Sure the coralline w be stressed but it will come back. The good part is no loss of critical bacteria, rock still works same filter
I would support any use of any grazer for this invasion, there's plenty to go around. It will be neat to see to cleaned live rock underneath in a few days!
we do show up to a 9 day delay depending on thickness of the invasion but eventually it turns loose. .. I'd keep up the water changes tho.
For upcoming areas it would speed up to use a brush or something to get the mass off the rocks first, so the peroxide has less to work on and will go directly towards the left over parts that make the regrowth.
This initial test was for the reception of the target in its strongest condition, as a colony, to prior comparison tanks. by all means hit the areas again if you have easy access
Looking better. It's true that the water measurements are not always the cause of over growth algae but also the visual control is helpful. Have you tried apple cider vinegar instead of the peroxide? The acv will bring the ph levels down and neutralize everything.
Maybe I will give that a try also. I pulled the rocks out of the bucket and pulled off some of the algae and hit the problem areas again with peroxide. Hopefully they will be clear in another day or two and I can start in on the next group of live rock.
Got my third rock in a bucket.
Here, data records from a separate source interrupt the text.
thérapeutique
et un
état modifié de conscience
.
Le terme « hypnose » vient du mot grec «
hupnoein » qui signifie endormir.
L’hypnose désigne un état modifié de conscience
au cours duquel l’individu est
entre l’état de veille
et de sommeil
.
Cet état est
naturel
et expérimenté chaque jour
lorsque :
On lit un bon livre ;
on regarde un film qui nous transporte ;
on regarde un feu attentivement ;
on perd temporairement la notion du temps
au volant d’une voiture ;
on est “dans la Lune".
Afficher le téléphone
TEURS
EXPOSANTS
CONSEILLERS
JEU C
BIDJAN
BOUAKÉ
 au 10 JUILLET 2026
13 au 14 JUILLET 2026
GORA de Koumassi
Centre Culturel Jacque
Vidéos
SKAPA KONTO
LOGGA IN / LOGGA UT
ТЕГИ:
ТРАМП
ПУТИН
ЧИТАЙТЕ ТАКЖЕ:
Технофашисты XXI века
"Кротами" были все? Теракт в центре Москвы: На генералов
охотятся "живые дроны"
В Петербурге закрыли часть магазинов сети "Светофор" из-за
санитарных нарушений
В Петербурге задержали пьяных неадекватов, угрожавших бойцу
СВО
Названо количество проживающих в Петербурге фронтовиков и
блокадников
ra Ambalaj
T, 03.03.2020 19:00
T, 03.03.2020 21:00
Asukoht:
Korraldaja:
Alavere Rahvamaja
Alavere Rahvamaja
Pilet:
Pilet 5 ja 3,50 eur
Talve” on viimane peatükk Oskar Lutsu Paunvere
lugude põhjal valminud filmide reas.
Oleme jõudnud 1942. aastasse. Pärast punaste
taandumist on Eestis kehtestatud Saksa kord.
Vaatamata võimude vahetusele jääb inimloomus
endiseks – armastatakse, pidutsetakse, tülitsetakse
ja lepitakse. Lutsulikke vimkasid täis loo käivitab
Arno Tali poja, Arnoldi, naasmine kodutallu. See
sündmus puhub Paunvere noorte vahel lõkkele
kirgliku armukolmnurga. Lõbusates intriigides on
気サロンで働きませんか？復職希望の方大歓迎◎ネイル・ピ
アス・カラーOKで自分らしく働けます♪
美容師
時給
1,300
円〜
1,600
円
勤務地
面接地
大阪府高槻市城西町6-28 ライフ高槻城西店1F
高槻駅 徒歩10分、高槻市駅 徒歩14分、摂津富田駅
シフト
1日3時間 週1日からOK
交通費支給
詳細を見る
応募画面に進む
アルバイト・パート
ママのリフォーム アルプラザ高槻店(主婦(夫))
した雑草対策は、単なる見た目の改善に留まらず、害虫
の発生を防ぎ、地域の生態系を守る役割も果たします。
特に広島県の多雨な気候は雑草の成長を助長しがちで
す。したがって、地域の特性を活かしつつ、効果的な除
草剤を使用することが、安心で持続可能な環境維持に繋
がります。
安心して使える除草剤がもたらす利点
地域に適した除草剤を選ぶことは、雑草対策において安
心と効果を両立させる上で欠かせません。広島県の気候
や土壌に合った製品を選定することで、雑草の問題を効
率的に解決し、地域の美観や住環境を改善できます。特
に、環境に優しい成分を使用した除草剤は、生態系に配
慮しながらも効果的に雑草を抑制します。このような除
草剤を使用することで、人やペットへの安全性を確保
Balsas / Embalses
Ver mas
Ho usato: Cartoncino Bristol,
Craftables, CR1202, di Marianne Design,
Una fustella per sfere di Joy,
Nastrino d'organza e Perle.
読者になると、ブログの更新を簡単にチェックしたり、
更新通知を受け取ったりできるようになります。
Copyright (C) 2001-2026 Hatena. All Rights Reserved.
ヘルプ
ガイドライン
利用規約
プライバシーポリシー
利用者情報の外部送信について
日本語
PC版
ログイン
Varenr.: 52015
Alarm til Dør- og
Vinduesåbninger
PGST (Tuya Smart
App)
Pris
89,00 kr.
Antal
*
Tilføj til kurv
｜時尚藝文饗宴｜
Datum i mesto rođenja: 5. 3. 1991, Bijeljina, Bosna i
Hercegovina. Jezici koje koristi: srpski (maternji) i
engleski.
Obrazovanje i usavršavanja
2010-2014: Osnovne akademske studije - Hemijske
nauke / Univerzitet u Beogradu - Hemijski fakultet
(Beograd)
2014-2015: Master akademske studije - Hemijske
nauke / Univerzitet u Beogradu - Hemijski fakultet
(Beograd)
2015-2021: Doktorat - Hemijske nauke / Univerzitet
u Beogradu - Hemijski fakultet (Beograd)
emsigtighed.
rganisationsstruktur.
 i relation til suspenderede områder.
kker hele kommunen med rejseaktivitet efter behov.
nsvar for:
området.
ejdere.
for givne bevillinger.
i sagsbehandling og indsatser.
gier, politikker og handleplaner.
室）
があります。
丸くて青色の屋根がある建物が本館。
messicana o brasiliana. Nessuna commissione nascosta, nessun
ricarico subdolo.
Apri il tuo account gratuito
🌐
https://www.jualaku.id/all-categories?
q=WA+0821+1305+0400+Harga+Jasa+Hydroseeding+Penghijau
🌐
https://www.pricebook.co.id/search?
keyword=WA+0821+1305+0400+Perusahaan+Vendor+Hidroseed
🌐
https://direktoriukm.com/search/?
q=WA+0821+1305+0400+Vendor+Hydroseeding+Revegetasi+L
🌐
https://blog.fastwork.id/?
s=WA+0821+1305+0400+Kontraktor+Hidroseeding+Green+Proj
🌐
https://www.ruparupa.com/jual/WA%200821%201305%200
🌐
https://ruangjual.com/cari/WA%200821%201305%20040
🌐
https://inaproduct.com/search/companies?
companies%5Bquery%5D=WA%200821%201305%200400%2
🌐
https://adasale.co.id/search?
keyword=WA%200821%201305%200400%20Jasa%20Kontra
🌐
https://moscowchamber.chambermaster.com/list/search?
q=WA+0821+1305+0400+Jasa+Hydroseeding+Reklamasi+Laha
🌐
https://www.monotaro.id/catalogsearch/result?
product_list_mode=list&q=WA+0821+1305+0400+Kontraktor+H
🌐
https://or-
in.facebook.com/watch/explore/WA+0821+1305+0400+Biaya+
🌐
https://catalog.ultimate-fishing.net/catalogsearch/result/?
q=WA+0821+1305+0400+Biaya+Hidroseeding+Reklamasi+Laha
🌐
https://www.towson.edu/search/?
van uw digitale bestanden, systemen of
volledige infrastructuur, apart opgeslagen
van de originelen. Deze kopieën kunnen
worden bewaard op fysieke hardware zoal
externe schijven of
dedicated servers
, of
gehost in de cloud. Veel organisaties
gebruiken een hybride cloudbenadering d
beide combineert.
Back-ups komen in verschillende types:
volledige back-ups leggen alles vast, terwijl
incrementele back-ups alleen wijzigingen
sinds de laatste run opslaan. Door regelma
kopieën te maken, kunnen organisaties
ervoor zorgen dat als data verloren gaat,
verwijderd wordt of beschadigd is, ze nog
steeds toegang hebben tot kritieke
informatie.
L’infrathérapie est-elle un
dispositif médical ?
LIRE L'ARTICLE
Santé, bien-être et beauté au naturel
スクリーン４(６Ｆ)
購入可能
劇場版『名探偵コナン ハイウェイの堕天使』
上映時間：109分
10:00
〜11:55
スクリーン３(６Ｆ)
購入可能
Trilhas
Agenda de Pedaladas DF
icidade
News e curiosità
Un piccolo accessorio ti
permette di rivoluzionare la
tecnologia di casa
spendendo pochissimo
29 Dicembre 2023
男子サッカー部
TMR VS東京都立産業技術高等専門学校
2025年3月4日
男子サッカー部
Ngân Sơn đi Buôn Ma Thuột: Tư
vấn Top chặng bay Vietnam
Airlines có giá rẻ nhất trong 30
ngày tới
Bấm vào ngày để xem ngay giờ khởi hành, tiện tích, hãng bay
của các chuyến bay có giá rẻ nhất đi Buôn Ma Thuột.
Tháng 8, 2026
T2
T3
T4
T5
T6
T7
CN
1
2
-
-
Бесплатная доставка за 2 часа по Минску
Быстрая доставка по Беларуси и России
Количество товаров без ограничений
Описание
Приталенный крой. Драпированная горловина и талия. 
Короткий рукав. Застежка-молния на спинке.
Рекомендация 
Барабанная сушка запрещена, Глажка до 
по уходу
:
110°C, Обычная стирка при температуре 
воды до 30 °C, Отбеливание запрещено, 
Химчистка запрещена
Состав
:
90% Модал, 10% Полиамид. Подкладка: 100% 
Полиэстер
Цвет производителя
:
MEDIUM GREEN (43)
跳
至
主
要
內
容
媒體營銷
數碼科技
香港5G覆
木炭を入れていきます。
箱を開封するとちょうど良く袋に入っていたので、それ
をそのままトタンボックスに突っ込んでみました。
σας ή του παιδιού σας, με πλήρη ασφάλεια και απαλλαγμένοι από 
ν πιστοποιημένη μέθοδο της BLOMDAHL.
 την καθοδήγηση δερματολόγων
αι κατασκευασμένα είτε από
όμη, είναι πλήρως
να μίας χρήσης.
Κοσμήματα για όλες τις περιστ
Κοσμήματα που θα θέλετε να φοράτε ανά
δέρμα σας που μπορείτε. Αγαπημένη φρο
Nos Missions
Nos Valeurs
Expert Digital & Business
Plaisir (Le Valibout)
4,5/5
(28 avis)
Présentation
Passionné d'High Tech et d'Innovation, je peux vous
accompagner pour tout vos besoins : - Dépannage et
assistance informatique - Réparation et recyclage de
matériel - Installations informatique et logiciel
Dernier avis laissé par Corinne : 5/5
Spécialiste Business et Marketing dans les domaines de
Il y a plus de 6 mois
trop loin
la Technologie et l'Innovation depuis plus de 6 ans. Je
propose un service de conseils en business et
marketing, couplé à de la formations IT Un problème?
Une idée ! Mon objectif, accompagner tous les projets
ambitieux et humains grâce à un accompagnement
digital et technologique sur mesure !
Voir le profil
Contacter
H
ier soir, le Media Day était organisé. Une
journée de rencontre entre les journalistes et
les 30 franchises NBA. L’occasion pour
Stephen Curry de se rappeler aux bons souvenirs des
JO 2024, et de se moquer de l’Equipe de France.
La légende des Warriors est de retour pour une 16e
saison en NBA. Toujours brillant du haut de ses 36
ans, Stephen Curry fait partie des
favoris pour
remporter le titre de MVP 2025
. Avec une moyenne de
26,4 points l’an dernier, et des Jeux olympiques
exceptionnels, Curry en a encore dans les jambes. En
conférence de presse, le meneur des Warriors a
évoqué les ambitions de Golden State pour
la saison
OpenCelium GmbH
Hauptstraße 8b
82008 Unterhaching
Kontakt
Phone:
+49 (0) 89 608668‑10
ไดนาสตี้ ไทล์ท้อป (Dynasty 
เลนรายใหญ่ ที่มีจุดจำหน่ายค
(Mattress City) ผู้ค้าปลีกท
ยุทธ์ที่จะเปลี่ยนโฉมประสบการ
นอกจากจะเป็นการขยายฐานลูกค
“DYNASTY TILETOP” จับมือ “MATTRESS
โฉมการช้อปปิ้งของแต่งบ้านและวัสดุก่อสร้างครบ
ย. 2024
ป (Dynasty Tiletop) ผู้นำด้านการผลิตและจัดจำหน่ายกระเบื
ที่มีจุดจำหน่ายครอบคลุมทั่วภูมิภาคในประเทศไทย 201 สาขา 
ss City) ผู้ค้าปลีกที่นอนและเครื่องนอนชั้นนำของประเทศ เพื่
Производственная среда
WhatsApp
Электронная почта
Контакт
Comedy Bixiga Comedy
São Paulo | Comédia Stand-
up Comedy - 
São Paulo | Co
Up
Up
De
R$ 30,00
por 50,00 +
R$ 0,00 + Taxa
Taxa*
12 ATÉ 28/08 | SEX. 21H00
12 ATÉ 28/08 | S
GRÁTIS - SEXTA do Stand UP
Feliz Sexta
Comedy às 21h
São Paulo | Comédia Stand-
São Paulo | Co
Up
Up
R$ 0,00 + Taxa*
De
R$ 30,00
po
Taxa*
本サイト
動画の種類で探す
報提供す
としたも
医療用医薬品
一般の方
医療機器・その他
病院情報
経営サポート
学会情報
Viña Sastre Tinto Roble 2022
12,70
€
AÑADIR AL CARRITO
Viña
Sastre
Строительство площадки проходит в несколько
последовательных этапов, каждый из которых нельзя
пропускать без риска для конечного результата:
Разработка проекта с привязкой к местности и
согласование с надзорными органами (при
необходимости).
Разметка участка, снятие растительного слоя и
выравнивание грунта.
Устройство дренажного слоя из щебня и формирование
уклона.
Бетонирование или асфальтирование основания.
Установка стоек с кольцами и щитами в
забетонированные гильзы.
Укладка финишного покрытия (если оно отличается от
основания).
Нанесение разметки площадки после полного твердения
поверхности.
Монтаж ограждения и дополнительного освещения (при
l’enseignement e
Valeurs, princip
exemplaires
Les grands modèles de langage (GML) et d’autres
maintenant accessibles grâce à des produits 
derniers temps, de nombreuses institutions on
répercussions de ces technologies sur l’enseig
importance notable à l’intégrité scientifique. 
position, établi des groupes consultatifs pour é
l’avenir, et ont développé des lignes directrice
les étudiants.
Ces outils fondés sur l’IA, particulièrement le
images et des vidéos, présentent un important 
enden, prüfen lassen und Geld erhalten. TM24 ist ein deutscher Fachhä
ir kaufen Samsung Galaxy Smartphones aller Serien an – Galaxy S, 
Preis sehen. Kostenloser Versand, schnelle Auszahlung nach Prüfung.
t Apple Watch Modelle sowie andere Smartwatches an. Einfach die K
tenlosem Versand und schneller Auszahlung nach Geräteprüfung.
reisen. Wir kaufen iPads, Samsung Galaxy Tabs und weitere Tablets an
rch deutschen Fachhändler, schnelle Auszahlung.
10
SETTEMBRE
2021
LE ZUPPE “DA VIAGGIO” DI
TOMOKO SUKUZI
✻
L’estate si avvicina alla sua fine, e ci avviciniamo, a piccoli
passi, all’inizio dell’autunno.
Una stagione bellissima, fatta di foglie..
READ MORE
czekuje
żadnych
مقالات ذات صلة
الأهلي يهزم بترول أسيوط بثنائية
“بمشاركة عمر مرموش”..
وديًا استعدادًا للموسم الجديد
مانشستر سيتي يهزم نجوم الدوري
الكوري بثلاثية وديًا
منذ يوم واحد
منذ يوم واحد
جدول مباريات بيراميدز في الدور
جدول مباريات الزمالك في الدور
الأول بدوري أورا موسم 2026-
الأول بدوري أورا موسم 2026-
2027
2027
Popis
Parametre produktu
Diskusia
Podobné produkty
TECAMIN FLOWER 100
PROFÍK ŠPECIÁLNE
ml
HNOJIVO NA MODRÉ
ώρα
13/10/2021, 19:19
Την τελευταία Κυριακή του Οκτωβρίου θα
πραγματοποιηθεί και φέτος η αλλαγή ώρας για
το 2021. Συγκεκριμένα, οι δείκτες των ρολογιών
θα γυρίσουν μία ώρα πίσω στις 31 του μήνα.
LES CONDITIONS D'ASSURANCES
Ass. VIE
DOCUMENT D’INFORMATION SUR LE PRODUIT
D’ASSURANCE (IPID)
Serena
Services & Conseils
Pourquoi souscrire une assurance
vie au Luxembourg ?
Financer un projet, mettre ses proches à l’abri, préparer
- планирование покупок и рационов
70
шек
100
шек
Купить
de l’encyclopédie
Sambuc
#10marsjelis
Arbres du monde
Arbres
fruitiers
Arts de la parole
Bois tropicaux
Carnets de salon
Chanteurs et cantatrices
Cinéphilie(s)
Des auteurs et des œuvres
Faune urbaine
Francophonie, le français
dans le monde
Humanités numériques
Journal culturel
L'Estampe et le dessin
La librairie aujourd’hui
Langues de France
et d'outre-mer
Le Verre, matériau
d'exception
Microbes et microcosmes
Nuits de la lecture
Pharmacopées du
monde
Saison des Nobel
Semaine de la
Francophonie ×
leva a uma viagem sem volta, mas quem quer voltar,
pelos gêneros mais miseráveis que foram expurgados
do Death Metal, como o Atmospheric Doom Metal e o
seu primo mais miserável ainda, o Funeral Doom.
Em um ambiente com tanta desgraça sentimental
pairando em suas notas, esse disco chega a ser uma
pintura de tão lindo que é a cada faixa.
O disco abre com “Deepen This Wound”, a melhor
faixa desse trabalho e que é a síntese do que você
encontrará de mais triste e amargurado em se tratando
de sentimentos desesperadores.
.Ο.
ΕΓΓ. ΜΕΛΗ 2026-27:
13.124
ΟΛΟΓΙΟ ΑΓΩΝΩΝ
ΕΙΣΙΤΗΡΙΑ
Only three more to go after that, going to be tough. The last two rocks take up almost half the tank and have corals on them.
Here is the transition of the first rock through the Peroxide process.
Pre-trreatment
Few hours after first treatment.
Few days after treatment.
Little more time passes - starts to turn hot pink.
Two weeks later! Algae has turned white with hints of green.
and im so happy you followed up, i think about this little challenge every few days. rhodophyta cannot win
it merely delays then lays down like a wounded ground hog. Sure, one or a few w pop up again as ground hogs do, but they'll never be able to colonize like this again and we are not going to recycle your tank.
now we are back to open vital space. sans bad guy, we know some sprigs survived in a few places, they get dealt when needed, but this obligate hitchhiker dna is on the way out. takes time, is predictable.
got bacteria in the recesses still a plenty, we are left now at this start fresh point.
but topically we have reflective, non purple surface...Open real estate in demand
we had to sizzle it free of invasion, and now we can either guide the benthic etablishment back to something like this, purple knurled knuckles of happy coralline and worms
or we can let it self guide through an ugly green algae phase, go gfo crazy, hoping permanently altering the po4 base will save it but still purposely leaving in the tank in case round one wasn't enough heh
Me personally, id opt out of that, straight kill any algae trying to take up my coral space, plant about two hundred bucks of acans, bout eighty bucks sps frags, and possibly some designer zoas in place so that I wasn't watching white rock get settled by algae first as typical, and then coralline as time and grazing allowed.
When, not if green algae comes, its because we just upwelled some nutrients and increased your photo intensity in a spot with zero vital space competition, if we'd have bullseyed it to help them locate it faster maybe they could be helped additionally.
The minor upcoming green algae still in no way implies a po4 issue, its guided cycling that's all. You just beat 90% of this hassle.